Climate change is an issue of unusual complexity that requires attention, discipline and international cooperation. Unfortunately, these are exactly the virtues that are in short supply among the world’s leaders at this moment in history. In a country suffering from political paralysis, where our leaders cannot see beyond the next election cycle, climate change demands bold, far-reaching initiatives. In an international community riven by parochial disputes, climate change forces us to look beyond our borders in the interests of protecting the earth for all its inhabitants.
Under these circumstances, deciding how to respond in a fruitful way to the latest reports from the United Nations’ Intergovernmental Panel on Climate Change is a daunting prospect. Yet to ignore it would be disastrous. The report, which was released in two final installments this spring, seeks to refocus international attention on climate change at a time when a sense of urgency seems to be flagging. The Rio+20 conference on sustainable development in 2012 was a disappointment. Legislation to limit carbon emissions is stalled in the United States. The I.P.C.C. report intends to awaken world leaders from a dangerous slumber. It states bluntly that the window for addressing the forces driving climate change is closing quickly.
The report calls attention to the global ramifications of inaction. Not only will sea levels rise and glaciers continue to melt, but climate change threatens to disrupt agricultural production and even destabilize governments. In some quarters, the unrest in Syria has been blamed on a devastating drought that provoked anger among the country’s farmers. In a recent interview, retired Army Brig. Gen. Chris King warned that for the military, climate change “is like getting embroiled in a war that lasts 100 years…there is no exit strategy.” Addressing climate change is also a matter of social and economic justice. The polluting practices of the world’s richest nations have their most pronounced effect on the earth’s poorest inhabitants.
The church has long been concerned about climate change and its effects on the world’s inhabitants. In the first week of May, the Pontifical Academy of Sciences and the Pontifical Academy of the Social Sciences are sponsoring a conference titled, “Sustainable Humanity, Sustainable Nature: Our Responsibility.” The meeting will look at the intersection of environmental policy and human flourishing. “Our idea is not to catalogue environmental problems,” the conference organizers write. “We propose instead to view Humanity’s interchanges with Nature through a triplet of fundamental, but inter-related Human needs—Food, Health, and Energy—and…invite experts from the natural and the social sciences to speak of the various pathways that both serve those needs and reveal constraints on Nature’s ability to meet them.” This language may seem too theoretical to those who prefer to focus on rising temperatures and carbon dioxide levels. But the church knows how to take the long view, and its focus on the human factor may help to broaden discussion of environmental policy beyond think tanks and nongovernmental organizations to religious communities.
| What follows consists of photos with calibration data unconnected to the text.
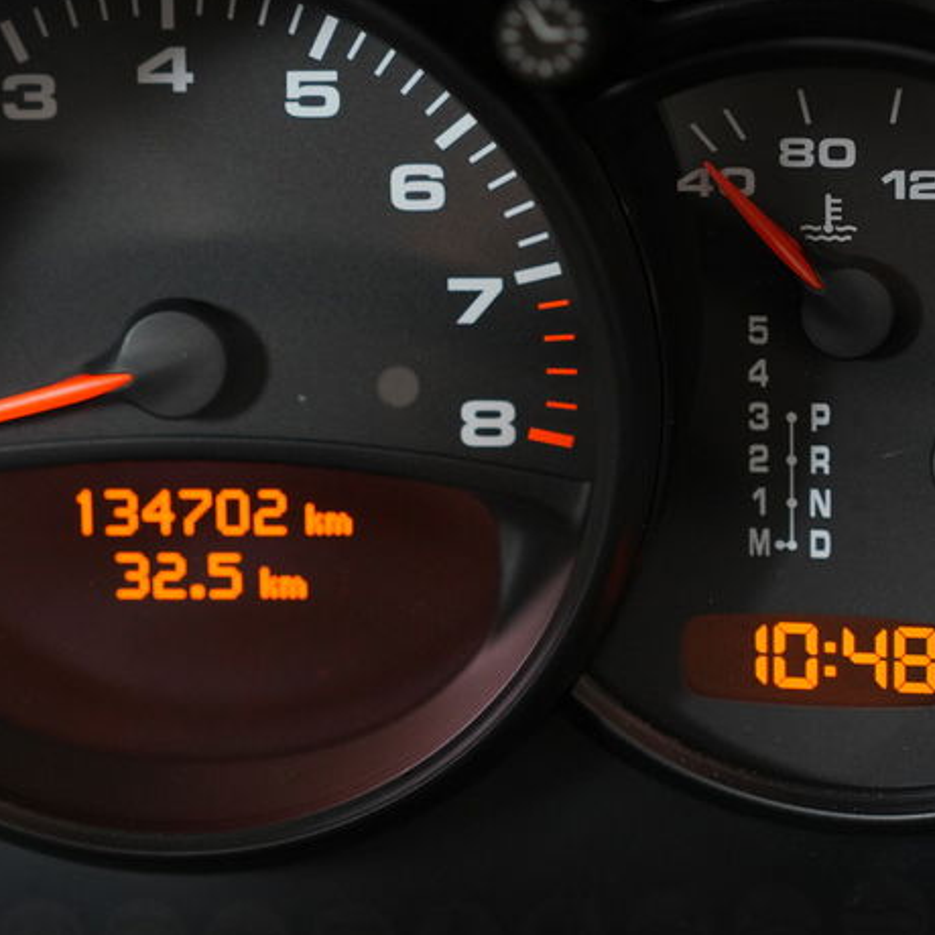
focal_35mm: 136
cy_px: 419
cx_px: 252
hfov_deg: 12.8
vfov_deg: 12.8
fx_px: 4156
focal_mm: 48
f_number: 2.8
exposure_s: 1/40
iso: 400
If world leaders are to undertake the ambitious steps laid out in the I.P.C.C. report, they will need the encouragement and support of people of faith.
Policymakers must now decide what action to take. In the United States, public policy solutions are undermined by public figures who question the legitimacy of climate change science. Yet as the U.S. Catholic bishops wrote in “Global Climate Change: A Plea for Dialogue, Prudence, and the Common Good,” “What we already know requires a response; it cannot be easily dismissed.” That pastoral letter was written in 2001. We cannot wait another 10 to 15 years to act upon its wisdom. The common good is a much-invoked concept in the Catholic moral tradition, but it is especially relevant to the discussion of climate change. The condition of our environment affects everyone living on the planet. Catholic schools and churches should continue to teach and preach on this issue, and if they have not done so already, conduct “green audits” and examine how they can improve their own environmental profile.
According to reports, Pope Francis plans to address the state of the environment in his next encyclical. Perhaps his unique ability to challenge people in a disarming way will mobilize more people to act. The pope has spoken eloquently of the “globalization of indifference,” and here is an issue, surely, where indifference is our besetting sin. “The culture of comfort, which makes us think only of ourselves, makes us insensitive to the cries of other people,” the pope said at Lampedusa. How much more difficult it is to imagine the cries of people who will suffer 50 or 100 years from now. To address the challenge of climate change will require an extraordinary feat of empathy, to think not only of ourselves but of all God’s children, in this generation and in generations to come.